Transcribe the listing verbatim, please, with images dropped.

Segment Start: DATA SHOWN

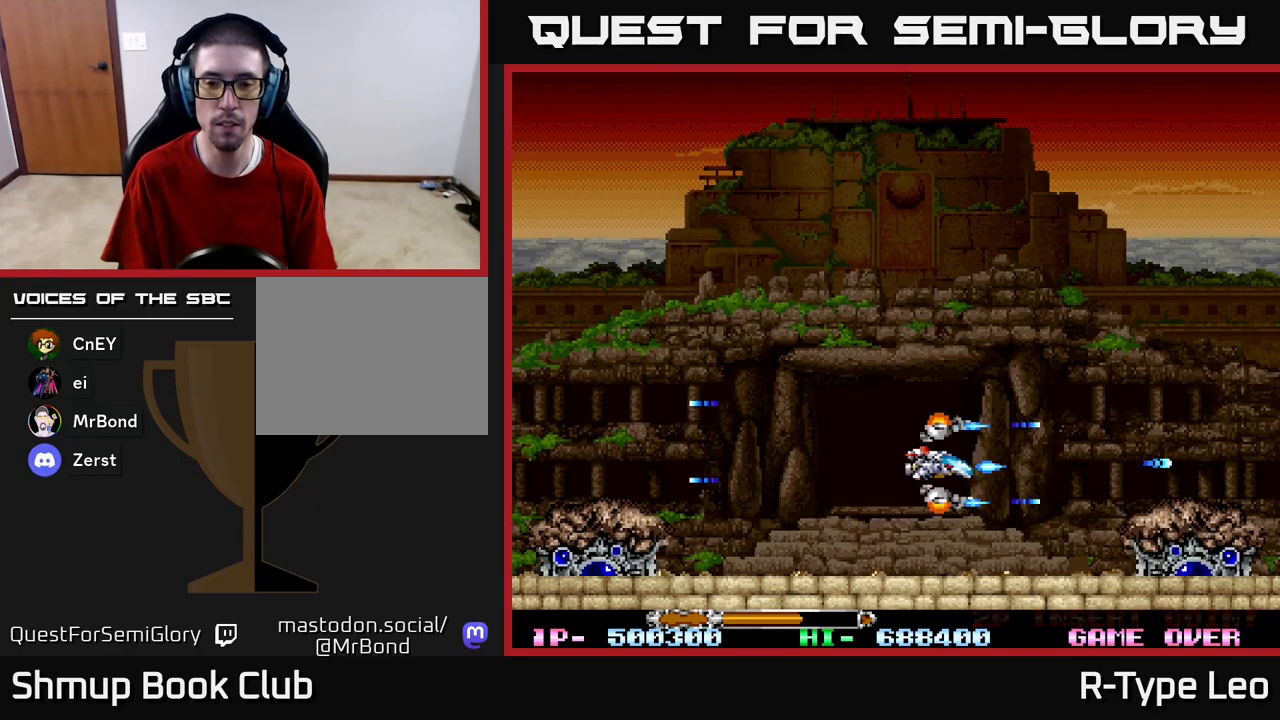
{"buttons": ["R2"], "left_stick": "center", "right_stick": "center", "events": [[17, "DPAD_LEFT", "down"], [67, "DPAD_LEFT", "up"]]}
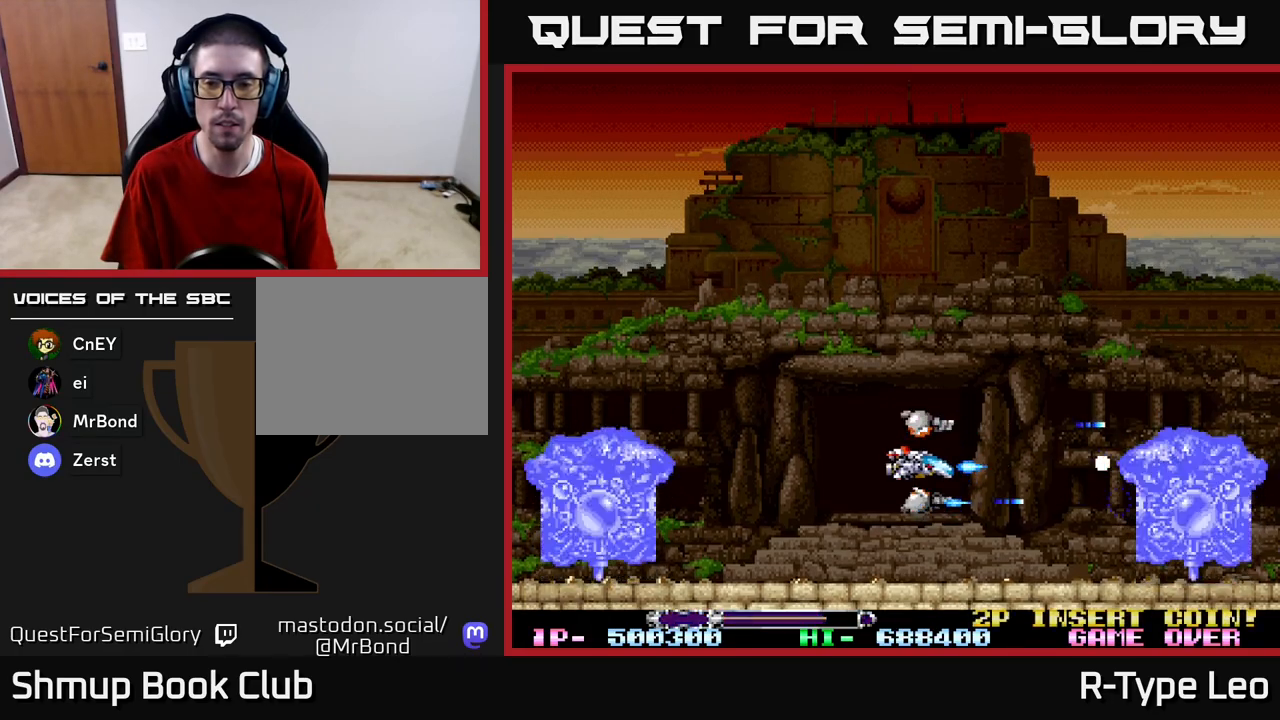
{"buttons": ["R2", "DPAD_UP"], "left_stick": "center", "right_stick": "center", "events": [[33, "DPAD_UP", "down"], [100, "DPAD_UP", "up"], [300, "DPAD_UP", "down"], [367, "DPAD_UP", "up"], [500, "DPAD_UP", "down"]]}
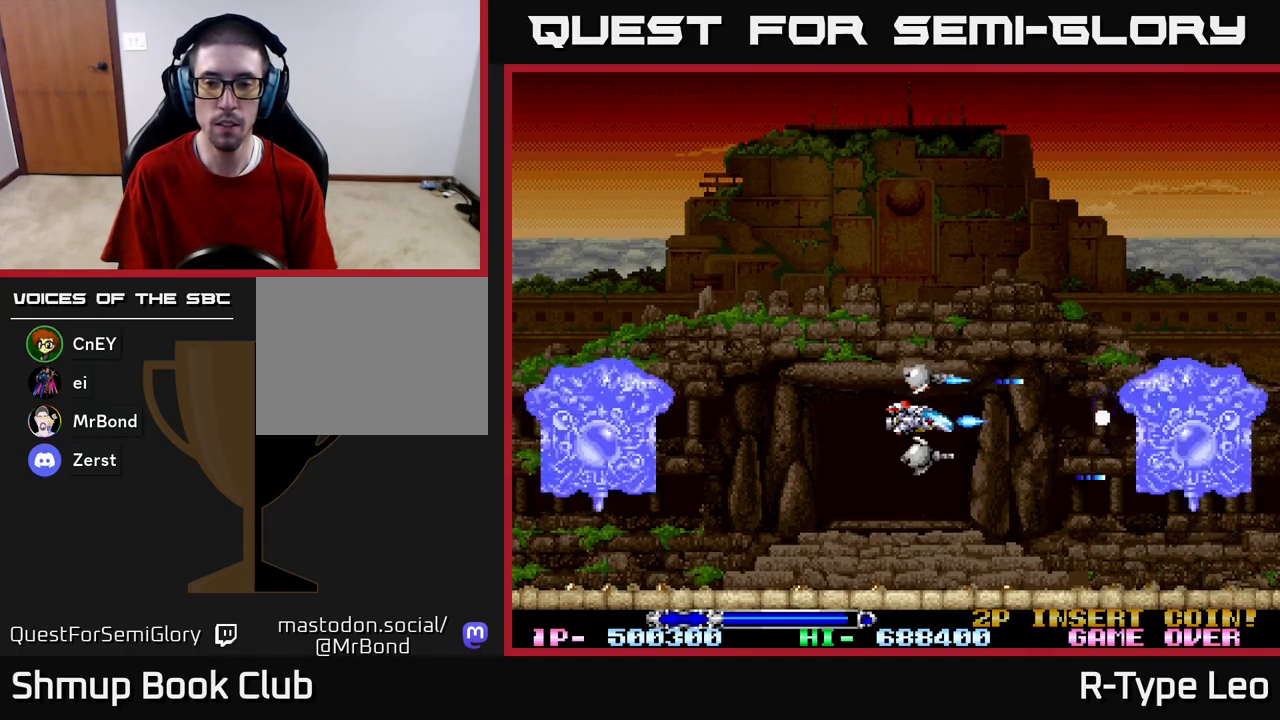
{"buttons": ["R2"], "left_stick": "center", "right_stick": "center", "events": [[83, "DPAD_UP", "up"], [200, "DPAD_UP", "down"], [283, "DPAD_UP", "up"], [400, "DPAD_UP", "down"], [483, "DPAD_UP", "up"]]}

Segment End: DATA SHOWN

- **WRITTEN ANSWER**
{"buttons": ["R2"], "left_stick": "center", "right_stick": "center", "events": [[17, "DPAD_LEFT", "down"], [67, "DPAD_LEFT", "up"]]}
{"buttons": ["R2", "DPAD_UP"], "left_stick": "center", "right_stick": "center", "events": [[33, "DPAD_UP", "down"], [100, "DPAD_UP", "up"], [300, "DPAD_UP", "down"], [367, "DPAD_UP", "up"], [500, "DPAD_UP", "down"]]}
{"buttons": ["R2"], "left_stick": "center", "right_stick": "center", "events": [[83, "DPAD_UP", "up"], [200, "DPAD_UP", "down"], [283, "DPAD_UP", "up"], [400, "DPAD_UP", "down"], [483, "DPAD_UP", "up"]]}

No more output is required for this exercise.